Data supplied =>

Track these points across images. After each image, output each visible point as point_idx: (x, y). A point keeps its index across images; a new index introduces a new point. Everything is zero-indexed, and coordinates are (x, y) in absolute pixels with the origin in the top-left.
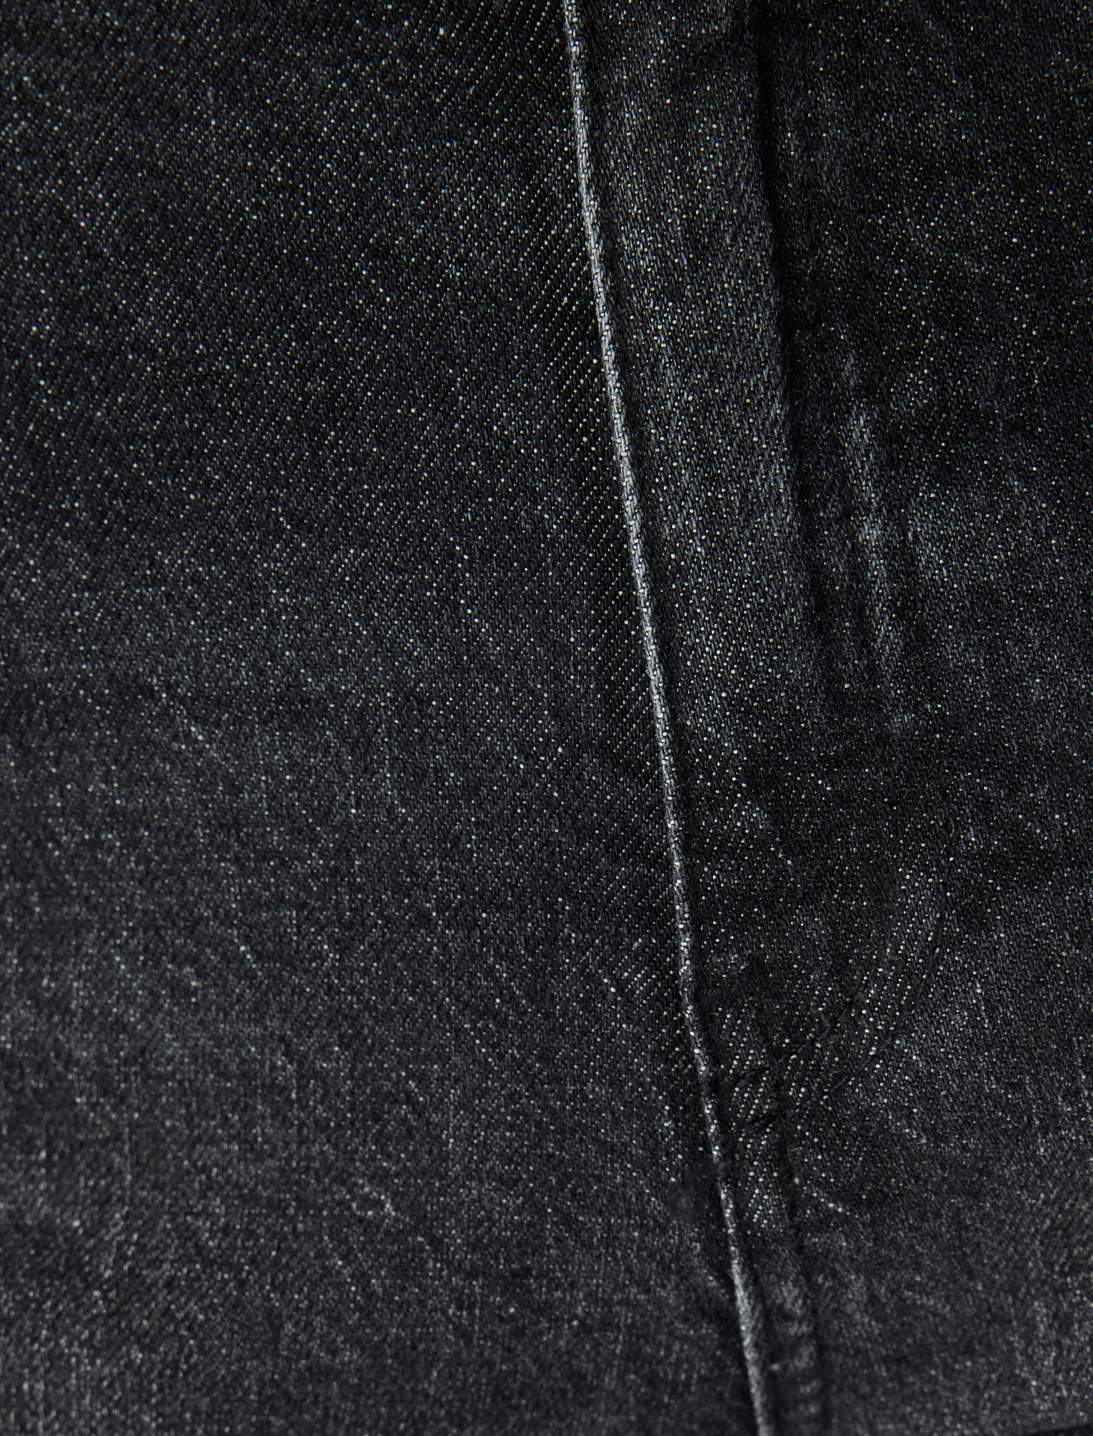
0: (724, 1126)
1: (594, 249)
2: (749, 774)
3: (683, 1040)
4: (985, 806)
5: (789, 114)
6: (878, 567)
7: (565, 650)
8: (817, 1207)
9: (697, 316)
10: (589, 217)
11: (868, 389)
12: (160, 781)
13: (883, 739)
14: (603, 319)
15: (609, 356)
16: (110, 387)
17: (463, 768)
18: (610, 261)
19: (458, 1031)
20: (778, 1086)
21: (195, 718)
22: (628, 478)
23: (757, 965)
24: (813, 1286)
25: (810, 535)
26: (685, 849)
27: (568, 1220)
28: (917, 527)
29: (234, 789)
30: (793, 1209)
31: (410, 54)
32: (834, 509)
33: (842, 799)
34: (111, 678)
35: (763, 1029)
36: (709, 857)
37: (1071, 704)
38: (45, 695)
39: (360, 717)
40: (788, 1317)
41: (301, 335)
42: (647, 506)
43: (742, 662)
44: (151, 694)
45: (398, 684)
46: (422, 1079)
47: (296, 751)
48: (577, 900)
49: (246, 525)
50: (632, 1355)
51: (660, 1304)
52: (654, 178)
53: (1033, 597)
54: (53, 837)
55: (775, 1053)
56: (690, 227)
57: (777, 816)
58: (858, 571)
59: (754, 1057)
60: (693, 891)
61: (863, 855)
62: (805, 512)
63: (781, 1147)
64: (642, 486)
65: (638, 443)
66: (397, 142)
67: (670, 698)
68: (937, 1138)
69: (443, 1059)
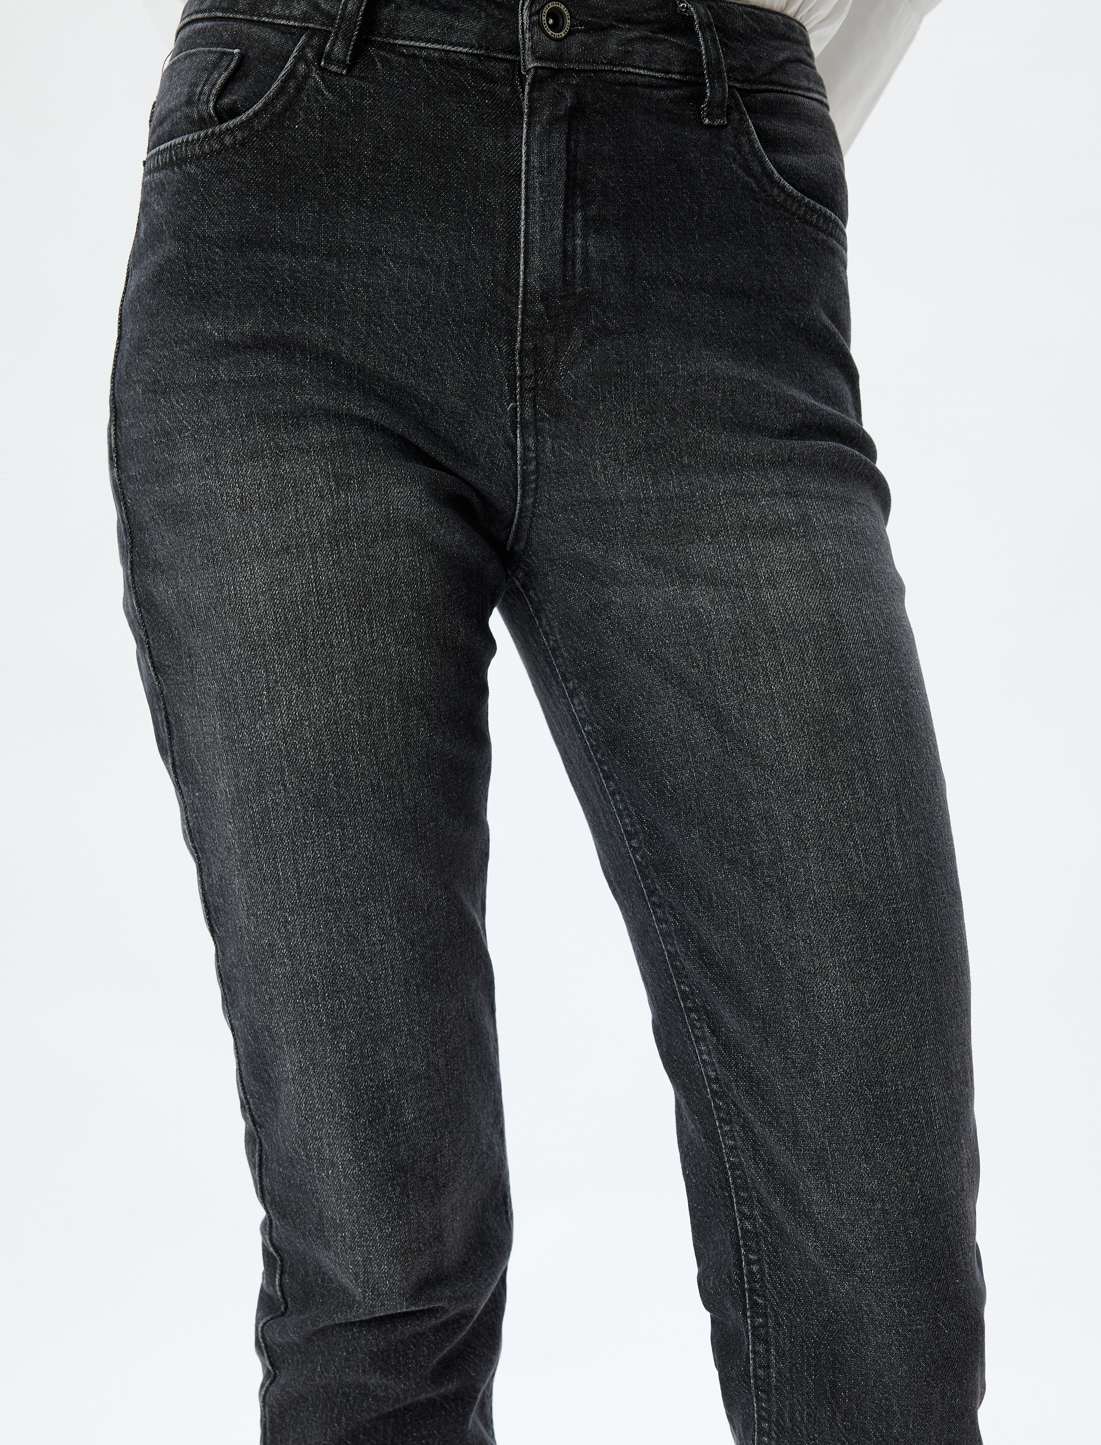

Exercise goal => Retype, word for word, only the line holding "20: (778, 1086)" and the lines after it through the final line of the listing above, and leave every picture out.

Answer area =>
20: (778, 1086)
21: (195, 718)
22: (628, 478)
23: (757, 965)
24: (813, 1286)
25: (810, 535)
26: (685, 849)
27: (568, 1220)
28: (917, 527)
29: (234, 789)
30: (793, 1209)
31: (410, 54)
32: (834, 509)
33: (842, 799)
34: (111, 678)
35: (763, 1029)
36: (709, 857)
37: (1071, 704)
38: (45, 695)
39: (360, 717)
40: (788, 1317)
41: (301, 335)
42: (647, 506)
43: (742, 662)
44: (151, 694)
45: (398, 684)
46: (422, 1079)
47: (296, 751)
48: (577, 900)
49: (246, 525)
50: (632, 1355)
51: (660, 1304)
52: (654, 178)
53: (1033, 597)
54: (53, 837)
55: (775, 1053)
56: (690, 227)
57: (777, 816)
58: (858, 571)
59: (754, 1057)
60: (693, 891)
61: (863, 855)
62: (805, 512)
63: (781, 1147)
64: (642, 486)
65: (638, 443)
66: (397, 142)
67: (670, 698)
68: (937, 1138)
69: (443, 1059)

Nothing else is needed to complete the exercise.